Exercise text
↓↓↓

Oil and vinegar for dipping bread before dinner
Many people are surprised to find out that bread is just served plain in Italy, with no herbs and oil or oil and vinegar for dipping. Of course, you can ask for some, but they might not get what you want to do, and therefore not bring you a plate.
You should resist the urge to fill up on bread, anyway. Save it for the end of your meal so you can “fare la scarpetta,” aka use the bread to swipe up all the leftover sauce from your pasta.
Cappuccino after a meal
I’m grateful to another reader to pointed out that what I had originally written here – that it’s unacceptable to have a cappuccino after breakfast time – actually isn’t true. Despite what you might have seen on TikTok, it’s cappuccino after a meal that’s the uncommon thing.
It might be common outside of Italy to get a cappuccino after lunch or dinner, but in Italy, people have an espresso, or a macchiato (which is an espresso with a drop of milk).
My reader kindly pointed out that cappuccino or caffè latte in the afternoon is something that people might have as a merenda, or snack. So, it’s not the time of day that matters, it’s the proximity to meal time.
I believe it has to do with the amount of milk in a cappuccino or caffè latte on a full stomach that people find off-putting. It’s true – I can’t imagine having a cappuccino after eating a carbonara.
Italians like to tease foreigners about drinking milky coffees after meals (and other food-related things), and the topic even comes up on restaurant menus every now and then…
Toast (Well, sort of)
In Italian, “un toast” is a hot ham and cheese sandwich. Some places specialize in “toast” and offer many different variations.
If you’re desperate for what you know as toast, you could ask for pane tostato, but it’s not really a thing here, unless you’re at a place that serves Anglo-American style brunches. There are, however, fette biscottate, which are like small, crunchy toast crackers that are highly problematic because they crumble to dust when you bite into them, but in a pinch aren’t bad with a little jam or nutella.

↑↑↑

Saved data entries
↓↓↓

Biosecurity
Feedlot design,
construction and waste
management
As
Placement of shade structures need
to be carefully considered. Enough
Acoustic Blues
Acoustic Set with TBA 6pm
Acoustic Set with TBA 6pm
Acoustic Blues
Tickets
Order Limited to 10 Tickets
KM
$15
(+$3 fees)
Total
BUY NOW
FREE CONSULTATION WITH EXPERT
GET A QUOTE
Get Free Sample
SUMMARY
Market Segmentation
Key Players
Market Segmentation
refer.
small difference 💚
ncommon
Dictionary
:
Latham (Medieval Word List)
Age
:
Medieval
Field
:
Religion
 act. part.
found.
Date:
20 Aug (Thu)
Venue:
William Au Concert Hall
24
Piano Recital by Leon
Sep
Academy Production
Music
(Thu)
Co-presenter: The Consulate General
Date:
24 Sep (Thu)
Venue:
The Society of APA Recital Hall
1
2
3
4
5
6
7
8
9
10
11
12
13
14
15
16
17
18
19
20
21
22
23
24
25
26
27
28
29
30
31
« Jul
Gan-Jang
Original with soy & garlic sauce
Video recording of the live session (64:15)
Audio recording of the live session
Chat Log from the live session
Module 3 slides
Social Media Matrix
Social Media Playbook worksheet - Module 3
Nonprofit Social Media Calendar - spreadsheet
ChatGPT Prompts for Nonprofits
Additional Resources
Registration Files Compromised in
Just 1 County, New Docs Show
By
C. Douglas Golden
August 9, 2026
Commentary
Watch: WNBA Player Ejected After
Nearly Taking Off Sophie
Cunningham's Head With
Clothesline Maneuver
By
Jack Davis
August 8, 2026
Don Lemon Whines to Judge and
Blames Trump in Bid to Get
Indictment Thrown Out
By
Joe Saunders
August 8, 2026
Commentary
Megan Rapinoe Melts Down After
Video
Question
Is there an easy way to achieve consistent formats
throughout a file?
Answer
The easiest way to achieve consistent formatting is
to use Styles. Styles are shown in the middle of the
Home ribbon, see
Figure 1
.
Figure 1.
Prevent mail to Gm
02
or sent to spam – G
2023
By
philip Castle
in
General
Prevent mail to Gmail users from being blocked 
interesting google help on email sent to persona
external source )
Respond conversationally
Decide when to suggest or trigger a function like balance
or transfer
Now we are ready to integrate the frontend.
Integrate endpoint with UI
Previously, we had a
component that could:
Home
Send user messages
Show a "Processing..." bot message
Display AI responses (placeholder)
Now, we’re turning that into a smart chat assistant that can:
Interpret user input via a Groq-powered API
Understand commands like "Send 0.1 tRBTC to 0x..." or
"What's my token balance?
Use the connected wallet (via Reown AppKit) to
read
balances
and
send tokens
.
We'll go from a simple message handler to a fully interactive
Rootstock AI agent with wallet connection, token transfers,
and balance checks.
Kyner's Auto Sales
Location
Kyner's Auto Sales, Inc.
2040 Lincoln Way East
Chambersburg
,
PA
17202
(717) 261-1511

↑↑↑

Exercises to complete
• 1. According to the text on Italian food habits, what is "un toast" in Italian?
• 2. Take the text on Italian food habits further, starting right after its final sentence.
The records come from a different source than the text on Italian food habits.

Answers by task
• 1. A hot ham and cheese sandwich.

• 2.
I know, I know. Garlic bread is very good, but it is not very Italian.
What you will find: bruschetta or crostini all’aglio
Again, fear not, because you can get a bruschetta with aglio (garlic), and you’ll probably never want to eat garlic bread again, because the bruschetta will be delicious!
The garlic bruschetta at Emma Pizzeria in Rome is ambrosia. I don’t understand how something so simple can be so good.
A reader also told me that in his home town of Mirandola in Emilia, you can get stria con aglio, which is, as he said “a thin pizza-like bread topped with chopped garlic.” (*books trip to Mirandola for garlic bread*).
Spaghetti and meatballs
You wouldn’t know it by my name, but I have Italian heritage. Growing up in the US, we ate spaghetti and meatballs a lot, and it’s one of my favorite comfort foods. I was pretty surprised when I moved here and found out that it’s mostly an Italian-American thing!
What you will find: chitarrine alla teramana (Abruzzo)
I say mostly because on a recent trip to Abruzzo, I nearly cried when I saw Chitarrine alla Teramana on the menu, which is basically spaghetti and meatballs.
The waiter brought out a large platter with a big fork and spoon for sharing – what we might call a “family-style” dish. I am not ashamed to admit that my family consisted of only me that night, and I ate the whole thing, except for a few twirls that I
grudgingly shared with my friends and sweetheart. (NB: I regret nothing.)
The meatballs were small and much more delicate than the ones my family and I make, but they were tender and perfectly bite-sized.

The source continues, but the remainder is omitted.